Tag: Bruce Campbell

July 9, 2010 / / Main Slate Archive
September 22, 2006 / / Film Notes

USA. 92min. 2002. Silver Sphere Corporation. Cast: Bruce Campbell, Ossie Davis, Ella Joyce, Heidi Marnhout, Bob Ivy, Larry Pennell. Music: Brian Tyler; Cinematography: Adam Janeiro; Produced by: Don Coscarelli & Jason Savage ; Based on a Story by: Joe Lansdale; Written by: Don Coscarelli; Directed by: Don Coscarelli.

Upon hearing a brief description of Bubba Ho-tep, one might assume that it was an intensely campy, irreverent B-movie that was pretty thin on characterization.
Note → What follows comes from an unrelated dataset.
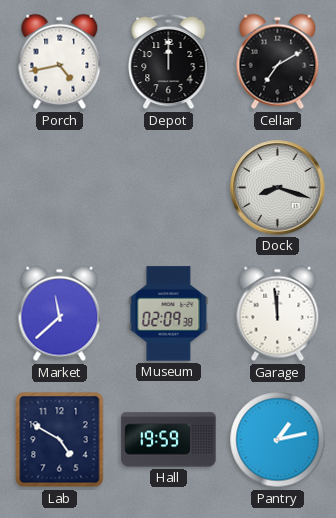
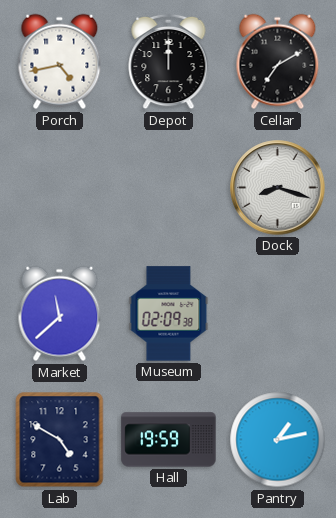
Garage: 11:59 -> none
The plot, can, after all, be summed up to some extent with the phrase, “Elvis versus a mummy.” It’s easy to imagine some caricatured version of the King of Rock n’ Roll taking on the monster. By now Elvis as an icon is as much a part of our collective subconscious—and as likely to be a Halloween costume—as any creature from the old Universal horror films. Elvis impersonators, Elvis on velvet, Elvis’ face repeated again and again like an Andy Warhol silkscreen; the idea of Elvis has become a vaguely tacky pop culture touchstone. Yet thankfully, Bubba Ho-tep is a more complex, and far more interesting, film than that phrase “Elvis versus a mummy” can convey. Writer-director Don Coscarelli, working from a short story by the idiosyncratic Joe R. Lansdale, succeeds in humanizing his Elvis and developing him far beyond a few rhinestones and a curled lip. As played by Bruce Campbell (himself a horror movie icon owing to his indispensable presence in Sam Raimi’s Evil Dead trilogy), this Elvis becomes a hero to root for, not an object of ridicule.